DIRECTIONS FOR THIS TASK
Please state how many lines in the records below contain the word "Street"; the number alone is the answer.

AVAILABLE DATA
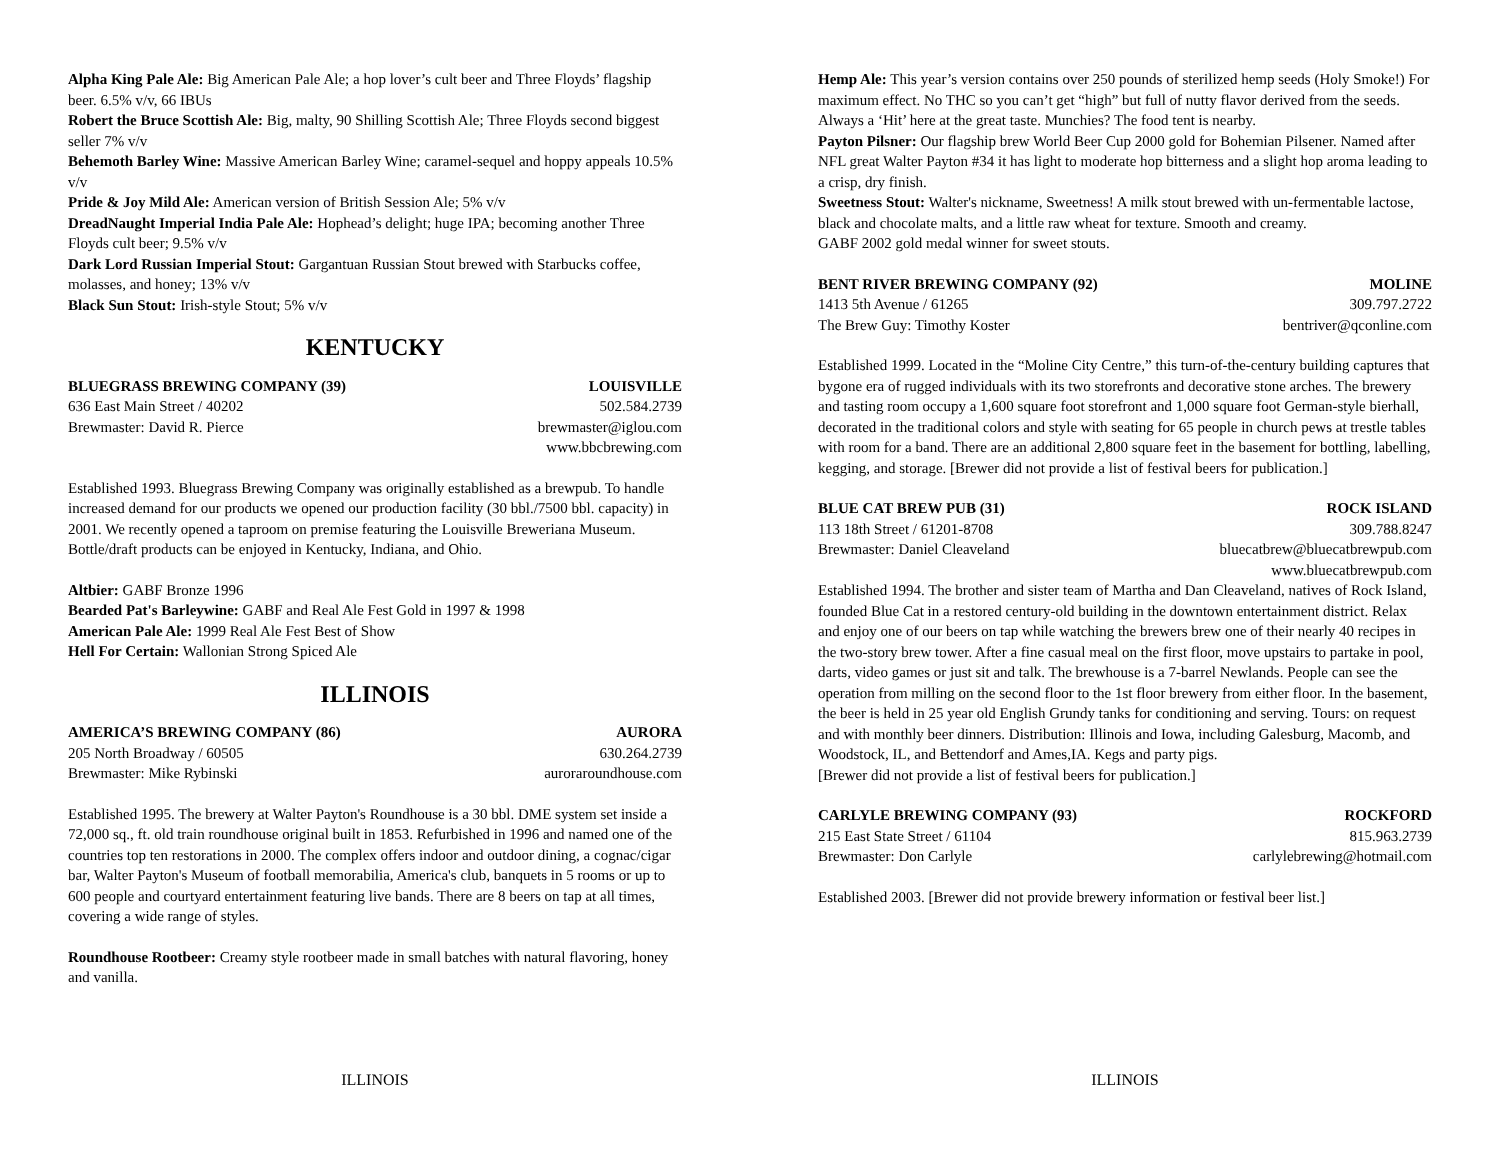Alpha King Pale Ale: Big American Pale Ale; a hop lover’s cult beer and Three Floyds’ flagship beer. 6.5% v/v, 66 IBUs
Robert the Bruce Scottish Ale: Big, malty, 90 Shilling Scottish Ale; Three Floyds second biggest seller 7% v/v
Behemoth Barley Wine: Massive American Barley Wine; caramel-sequel and hoppy appeals 10.5% v/v
Pride & Joy Mild Ale: American version of British Session Ale; 5% v/v
DreadNaught Imperial India Pale Ale: Hophead’s delight; huge IPA; becoming another Three Floyds cult beer; 9.5% v/v
Dark Lord Russian Imperial Stout: Gargantuan Russian Stout brewed with Starbucks coffee, molasses, and honey; 13% v/v
Black Sun Stout: Irish-style Stout; 5% v/v
KENTUCKY
BLUEGRASS BREWING COMPANY (39) LOUISVILLE
636 East Main Street / 40202 502.584.2739
Brewmaster: David R. Pierce brewmaster@iglou.com
www.bbcbrewing.com
Established 1993. Bluegrass Brewing Company was originally established as a brewpub. To handle increased demand for our products we opened our production facility (30 bbl./7500 bbl. capacity) in 2001. We recently opened a taproom on premise featuring the Louisville Breweriana Museum. Bottle/draft products can be enjoyed in Kentucky, Indiana, and Ohio.
Altbier: GABF Bronze 1996
Bearded Pat's Barleywine: GABF and Real Ale Fest Gold in 1997 & 1998
American Pale Ale: 1999 Real Ale Fest Best of Show
Hell For Certain: Wallonian Strong Spiced Ale
ILLINOIS
AMERICA’S BREWING COMPANY (86) AURORA
205 North Broadway / 60505 630.264.2739
Brewmaster: Mike Rybinski auroraroundhouse.com
Established 1995. The brewery at Walter Payton's Roundhouse is a 30 bbl. DME system set inside a 72,000 sq., ft. old train roundhouse original built in 1853. Refurbished in 1996 and named one of the countries top ten restorations in 2000. The complex offers indoor and outdoor dining, a cognac/cigar bar, Walter Payton's Museum of football memorabilia, America's club, banquets in 5 rooms or up to 600 people and courtyard entertainment featuring live bands. There are 8 beers on tap at all times, covering a wide range of styles.
Roundhouse Rootbeer: Creamy style rootbeer made in small batches with natural flavoring, honey and vanilla.
ILLINOIS
Hemp Ale: This year’s version contains over 250 pounds of sterilized hemp seeds (Holy Smoke!) For maximum effect. No THC so you can’t get “high” but full of nutty flavor derived from the seeds. Always a ‘Hit’ here at the great taste. Munchies? The food tent is nearby.
Payton Pilsner: Our flagship brew World Beer Cup 2000 gold for Bohemian Pilsener. Named after NFL great Walter Payton #34 it has light to moderate hop bitterness and a slight hop aroma leading to a crisp, dry finish.
Sweetness Stout: Walter's nickname, Sweetness! A milk stout brewed with un-fermentable lactose, black and chocolate malts, and a little raw wheat for texture. Smooth and creamy.
GABF 2002 gold medal winner for sweet stouts.
BENT RIVER BREWING COMPANY (92) MOLINE
1413 5th Avenue / 61265 309.797.2722
The Brew Guy: Timothy Koster bentriver@qconline.com
Established 1999. Located in the “Moline City Centre,” this turn-of-the-century building captures that bygone era of rugged individuals with its two storefronts and decorative stone arches. The brewery and tasting room occupy a 1,600 square foot storefront and 1,000 square foot German-style bierhall, decorated in the traditional colors and style with seating for 65 people in church pews at trestle tables with room for a band. There are an additional 2,800 square feet in the basement for bottling, labelling, kegging, and storage. [Brewer did not provide a list of festival beers for publication.]
BLUE CAT BREW PUB (31) ROCK ISLAND
113 18th Street / 61201-8708 309.788.8247
Brewmaster: Daniel Cleaveland bluecatbrew@bluecatbrewpub.com
www.bluecatbrewpub.com
Established 1994. The brother and sister team of Martha and Dan Cleaveland, natives of Rock Island, founded Blue Cat in a restored century-old building in the downtown entertainment district. Relax and enjoy one of our beers on tap while watching the brewers brew one of their nearly 40 recipes in the two-story brew tower. After a fine casual meal on the first floor, move upstairs to partake in pool, darts, video games or just sit and talk. The brewhouse is a 7-barrel Newlands. People can see the operation from milling on the second floor to the 1st floor brewery from either floor. In the basement, the beer is held in 25 year old English Grundy tanks for conditioning and serving. Tours: on request and with monthly beer dinners. Distribution: Illinois and Iowa, including Galesburg, Macomb, and Woodstock, IL, and Bettendorf and Ames,IA. Kegs and party pigs.
[Brewer did not provide a list of festival beers for publication.]
CARLYLE BREWING COMPANY (93) ROCKFORD
215 East State Street / 61104 815.963.2739
Brewmaster: Don Carlyle carlylebrewing@hotmail.com
Established 2003. [Brewer did not provide brewery information or festival beer list.]
ILLINOIS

OUTPUT BELOW
3